Countering the “Thought We Hate” with Reappropriation Use Under Trademark Law

Esther H. Sohn

In 2017, the Supreme Court struck down the disparagement clause of § 2(a) of the Lanham Act as contravening the First Amendment. Against the backdrop of the Washington Redskins controversy, Matal v. Tam foreclosed the question of challenging federal registrations of disparaging trademarks. The case, however, opened up the opportunity to explore how disparaged groups could work within the framework of federal trademark law to restrict the right to exclusive use that owners of disparaging trademarks possess. Just as offending groups have a constitutional right to free speech, disparaged groups should be allowed to counter disparaging trademarks with “reappropriation use”—unauthorized uses of disparaging trademarks with the purpose of reclaiming “the thought that we hate”—and still be protected under the First Amendment against infringement claims. This Note proposes a novel, three-step reappropriation use defense for courts to apply, demonstrating how federal trademark law could ensure that groups like The Slants have a platform to reclaim terms and still protect disparaged groups seeking to reappropriate disparaging trademarks. 

Section 2 of the Voting Rights Act, Special Circumstances, and Evidence of Equality

Michael S. Taintor

Vote dilution doctrine under Section 2 of the Voting Rights Act directs courts to look to evidence of election results to determine if all voters have equal opportunity to elect representatives of their choice. However, not every election in which a minority-preferred candidate prevails is necessarily evidence of equality. Those elections that courts judge to be illusory evidence of equality are said to be characterized by “special circumstances.” When a court recognizes special circumstances surrounding an election, it discounts the evidentiary value of that election, typically to the benefit of vote dilution plaintiffs. To date, no judicial opinion or scholarly work has proposed a comprehensive framework to explain the circumstances courts already recognize or point out the circumstances they ought to recognize. Drawing on the seminal Supreme Court precedent of Thornburg v. Gingles, the Voting Rights Act itself, and over thirty years of lower-court practice, this Note proposes a test. If the circumstances of an election are such that a victory for a minority-preferred candidate belie an ongoing, structural burden on the right to vote, that election is characterized by special circumstances.
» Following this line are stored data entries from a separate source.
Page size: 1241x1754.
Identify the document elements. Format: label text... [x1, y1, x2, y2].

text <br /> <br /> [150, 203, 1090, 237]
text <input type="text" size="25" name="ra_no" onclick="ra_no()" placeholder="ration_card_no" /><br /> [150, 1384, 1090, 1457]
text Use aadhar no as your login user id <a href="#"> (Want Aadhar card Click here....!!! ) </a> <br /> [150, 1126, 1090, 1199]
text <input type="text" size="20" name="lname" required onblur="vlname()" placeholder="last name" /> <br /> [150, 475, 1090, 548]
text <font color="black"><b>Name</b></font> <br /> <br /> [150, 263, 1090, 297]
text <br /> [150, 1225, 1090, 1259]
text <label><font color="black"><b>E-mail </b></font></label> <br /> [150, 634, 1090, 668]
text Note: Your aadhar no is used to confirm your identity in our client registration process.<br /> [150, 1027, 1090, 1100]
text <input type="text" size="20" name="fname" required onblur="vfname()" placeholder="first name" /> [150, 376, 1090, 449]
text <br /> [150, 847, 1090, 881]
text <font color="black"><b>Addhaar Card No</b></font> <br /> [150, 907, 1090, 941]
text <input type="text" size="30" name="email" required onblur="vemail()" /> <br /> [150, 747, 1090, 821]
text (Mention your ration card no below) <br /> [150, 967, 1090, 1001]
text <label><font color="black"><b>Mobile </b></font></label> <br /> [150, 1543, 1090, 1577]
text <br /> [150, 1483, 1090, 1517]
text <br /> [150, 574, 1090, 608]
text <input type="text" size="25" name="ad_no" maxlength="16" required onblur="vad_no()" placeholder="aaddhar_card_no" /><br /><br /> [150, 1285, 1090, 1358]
This Note uses a familiar tripartite framework of the “rights to vote” as an analytical lens for drawing lessons from past decisions and suggesting where the doctrine should go in the future. By recognizing the wider universe of burdens on voting rights, including those typically beyond the reach of judicial remedies, special circumstances doctrine can ensure vote dilution remedies are available where they are needed.